February 5th 2018 started as a regular old Monday. The Eagles just won the Super Bowl and I was very happy. Then the stock market opened…
Before you knew it, the Dow Jones dropped 1,600 points. It caught everyone off guard. By 4pm, we experienced the worst single declining day of the Dow Jones ever. It dropped a whopping 1,175 points!
As the dust settles, there are lessons to be learned from this event. As my mother-in-law loves to say: “it would be a shame.” Well, it would be a shame if we didn’t let this experience better position us for the future.
Lesson 1: Diversification works.
This is exactly why we preach Diversification all the time! (Heck, it’s even the name of our company.) In a day where the Dow dropped -4.12%, the EAFE (international) index was down only -2.78% and the Barclays US bond index was actually up .29%.
We tend to see this often. When one area is down, money flows to another. When this shift happens, the asset class where the money is flowing naturally increases in value. The moral here? Stay diversified.
It may not be the sexiest thing when markets are running wild. But in times of turmoil, those that remain dedicated to diversification will always have a smart place to take money when needed.
Lesson 2: Remain calm.
As financial coaches, this is a huge value we provide. Now, we know why. Acting out of fear (or greed) is a recipe for disaster. As a matter of fact, the only people who lost on Monday the 5th are the ones who sold. They locked in that loss.
These people likely acted on emotion, rather than trust their strategies. It’s important for us to recognize that over the past 21 years, six of the best 10 days came within two weeks of the worst days. In fact, look no further than the day after the recent 1,100 point decline. The next day, the Dow Jones index rose 567 points; it’s best day since 2016.
Lesson 3: This is normal.
This was a horrible day for equity investors, true. However, intra-year market declines are normal. The S&P 500 averages -13.8% decline intra-year despite the S&P ending the year positive 29 out of the past 38 years. Despite that normal occurrence, the S&P’s calendar-year returns have been positive 29 years out of the past 38.

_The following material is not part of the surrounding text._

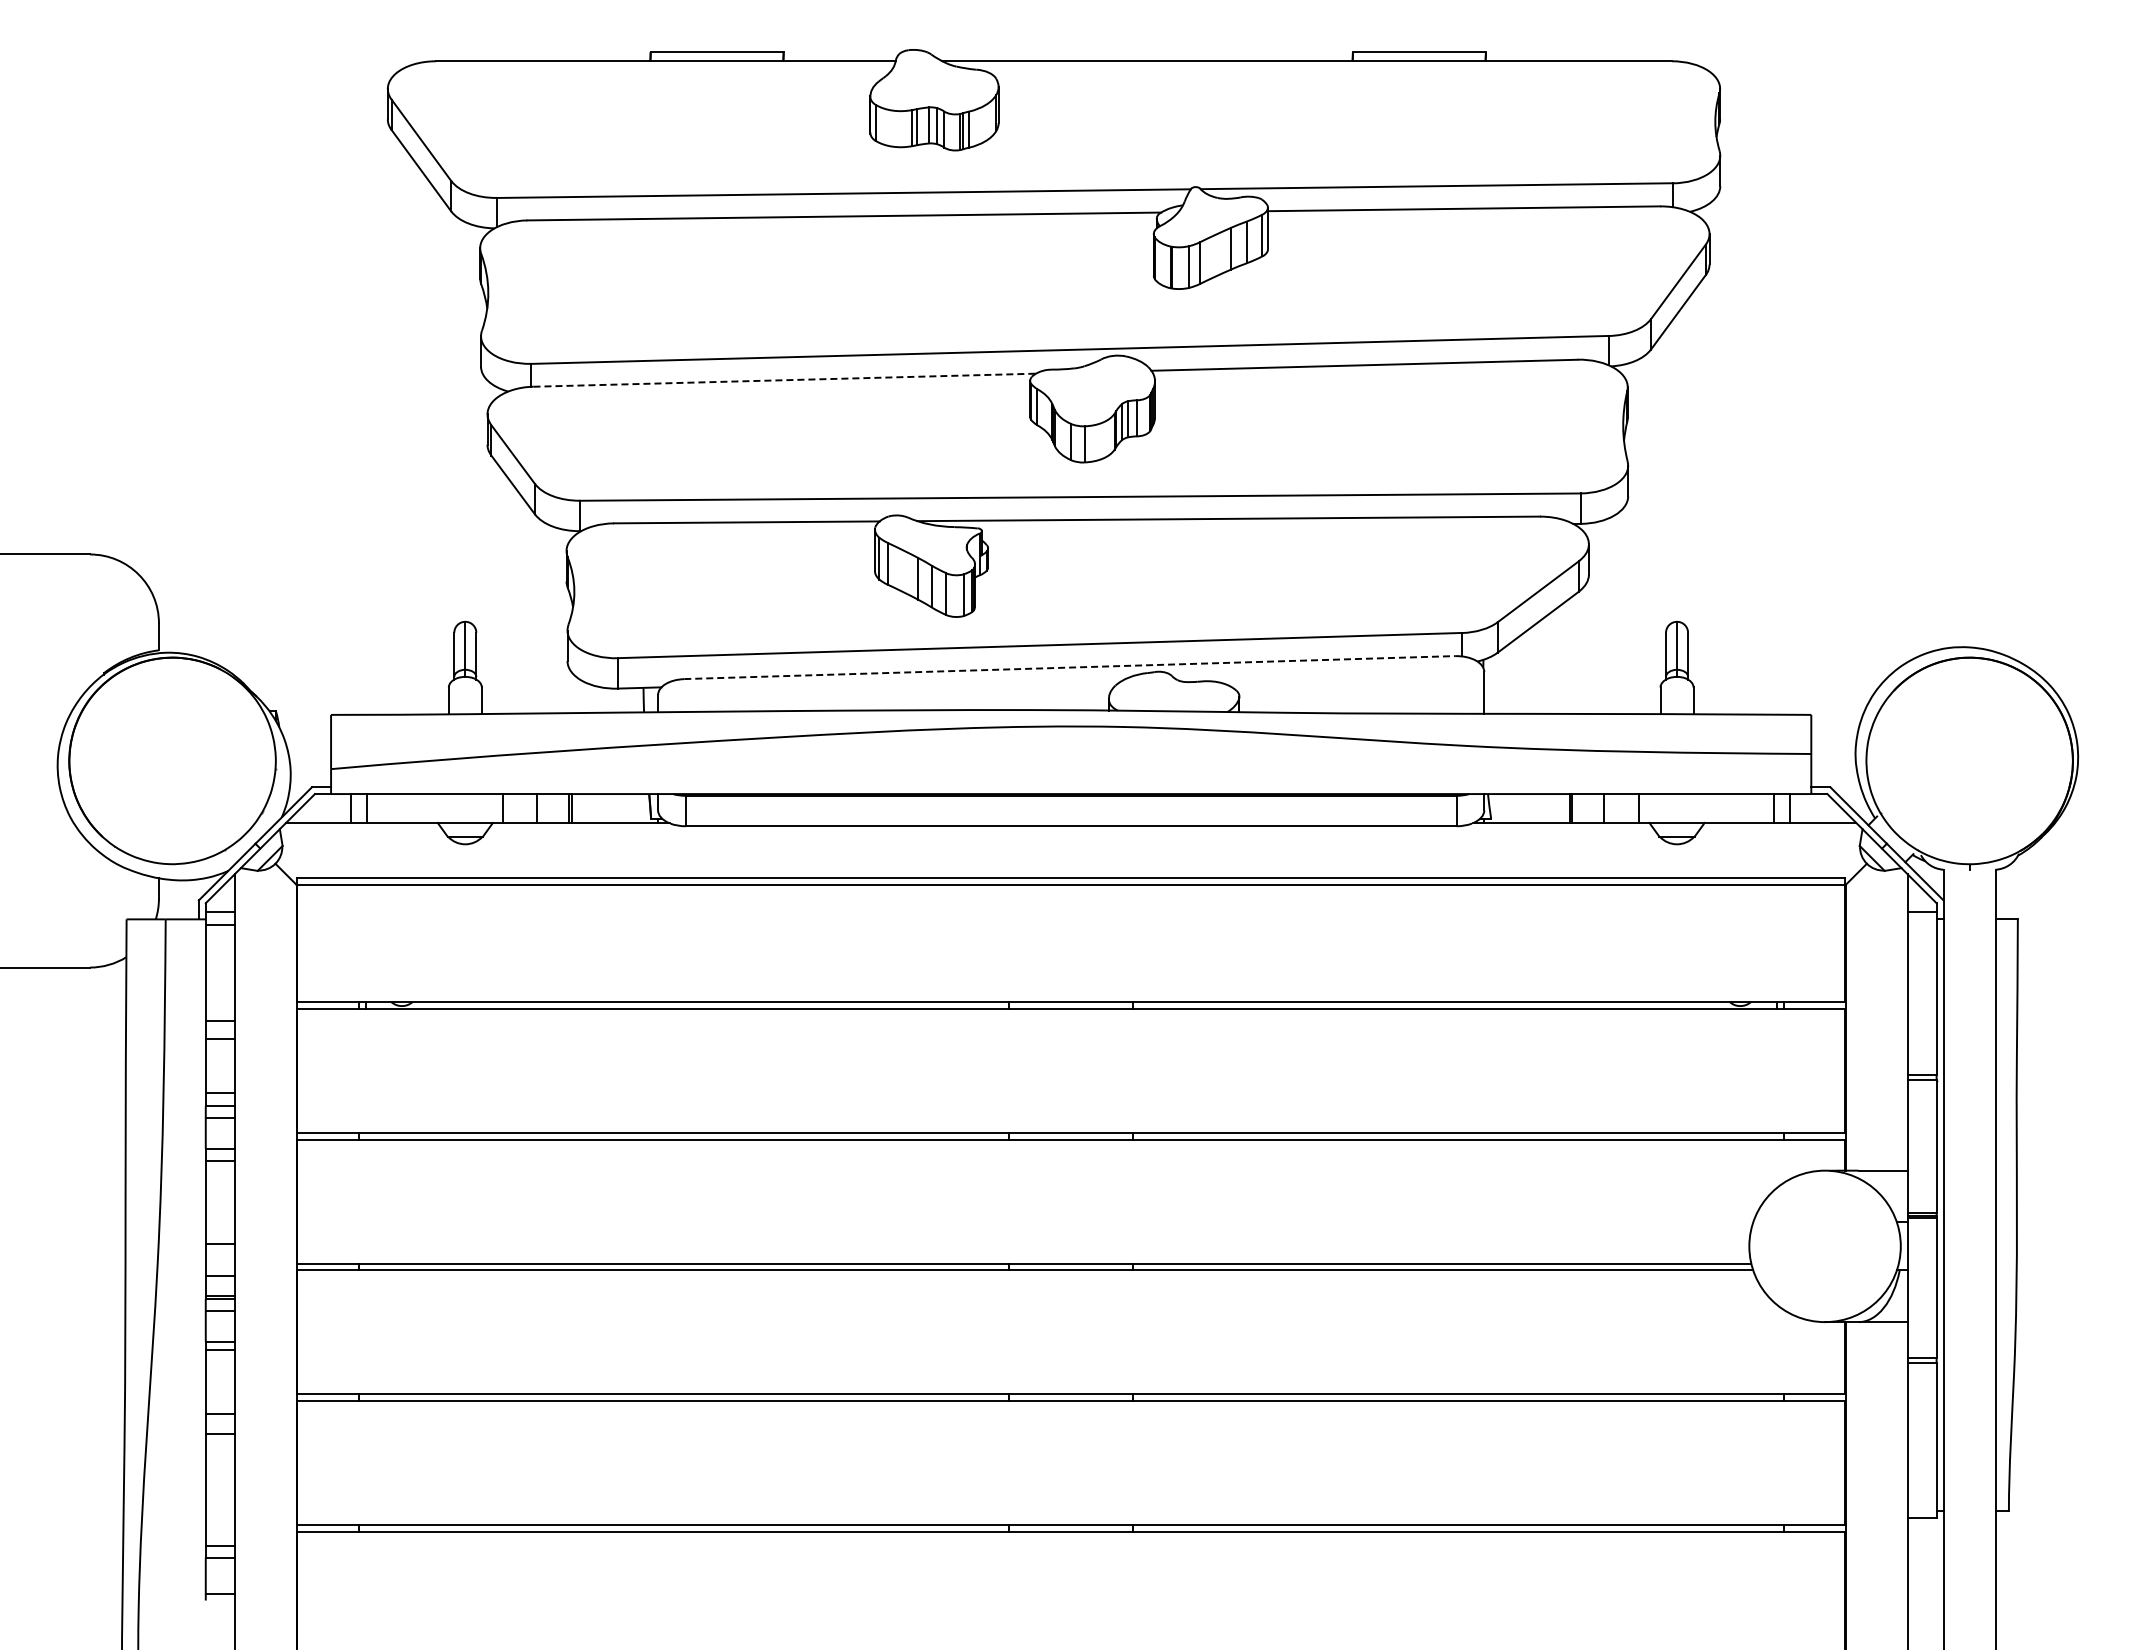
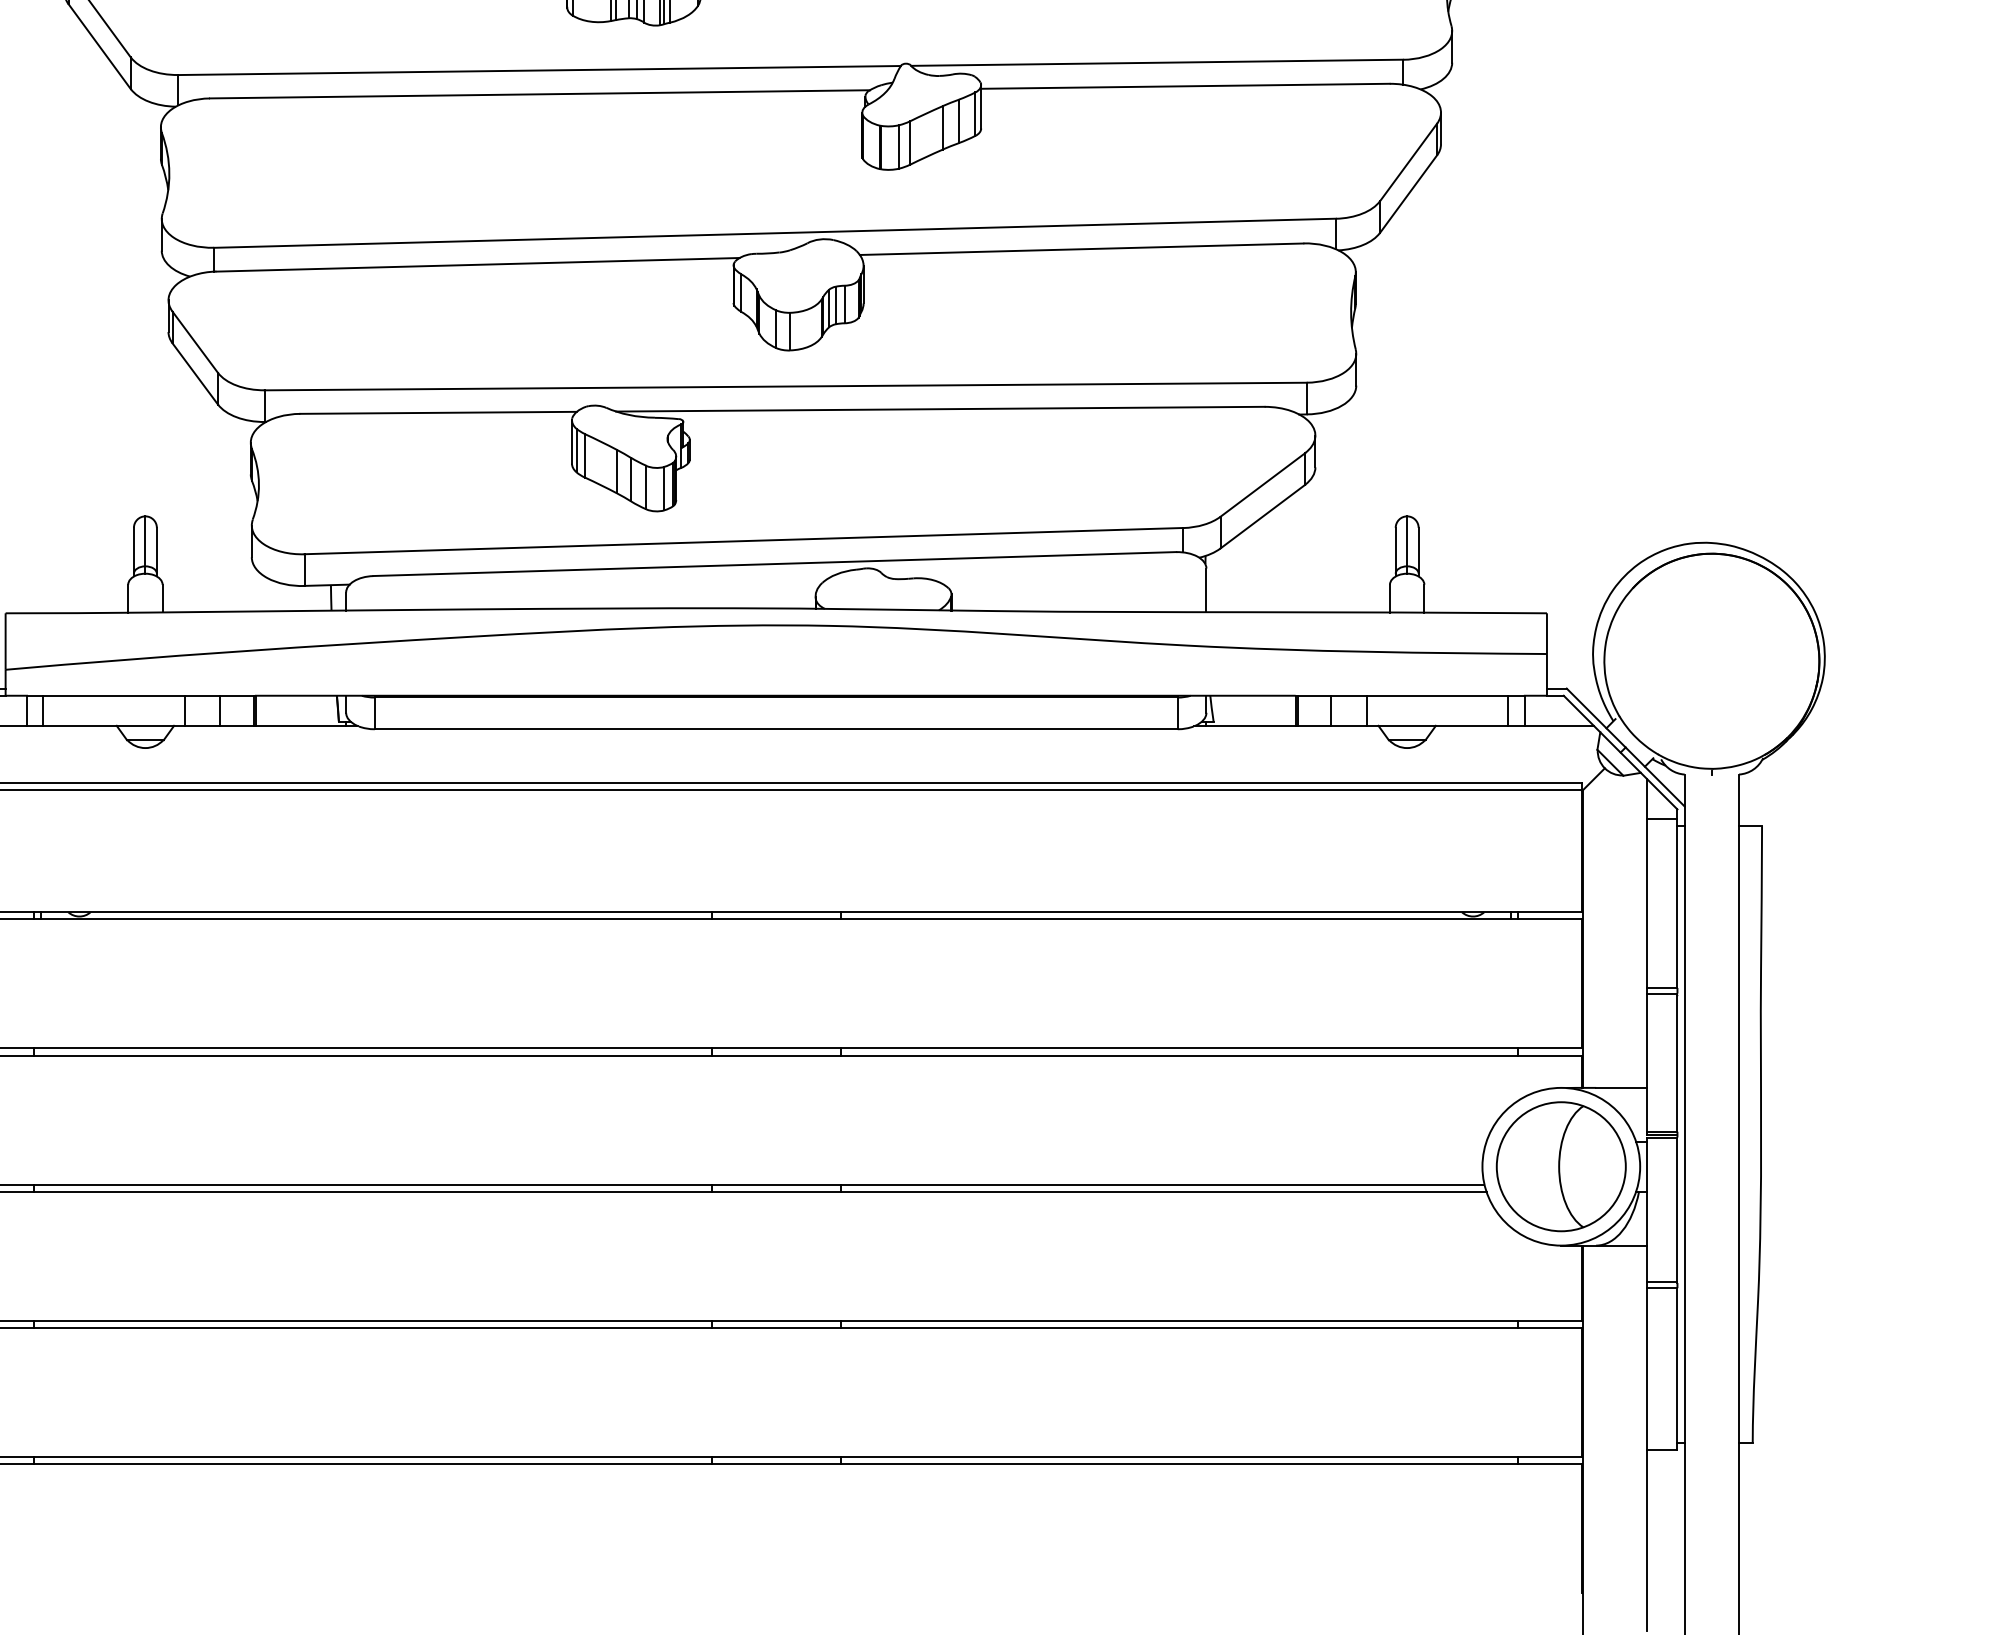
line: (785, 380) -> (478, 265), dashed -> solid
line: (1069, 667) -> (774, 563), dashed -> solid
part: (1824, 1246) -> (1560, 1166), added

Lesson 4: Review your risk tolerance.
If it’s been a few years since you had real dialogue on this topic, now is a good time. It’s important to make sure you’re aligned with you upside and downside potentials. Once you are, it should create a better sense of calm during volatile times. It’s easy during a nine year bull market to want to justify out of your comfort zone, but just make sure you recognize the consequences.
Lesson 5: Timing the market is a fool’s game.
The stock market can’t be timed. Period! Anyone who suggests it can, is wrong (or a self-made billionaire). You guess right once, great. But you’ll have to guess right a second time, which is virtually impossible. It would have to look like this: someone in October 2007 decided the market has too much run up and got out. Then, they needed the moxie to reinvest in March 2009 when the state of our economy was horrific. Show me that fortune teller and the next drink is on me!
Lesson 6: Investing is a long game.
Intelligent investing doesn’t focus on the short game. Recognize you bat for averages, not homeruns, when it comes to investing. Find a financial partner you trust. Get your risk tolerance in order and plan long term. Then, you can relax and let the next 10 years go by. Your investments will do what they are meant to do.
Lessons Over: Time for a drink!
So, now what? First, I’d suggest pouring a nice tall cocktail (Jack and Coke for me) to calm your nerves. Next, remember that the 24-hour news agencies thrive off emotions. I suggest tuning them out. Turn to the people (or institutions) you trust. When someone says, “this time is different”, you now have the tools (these lessons) to tell them, “No, it’s not”.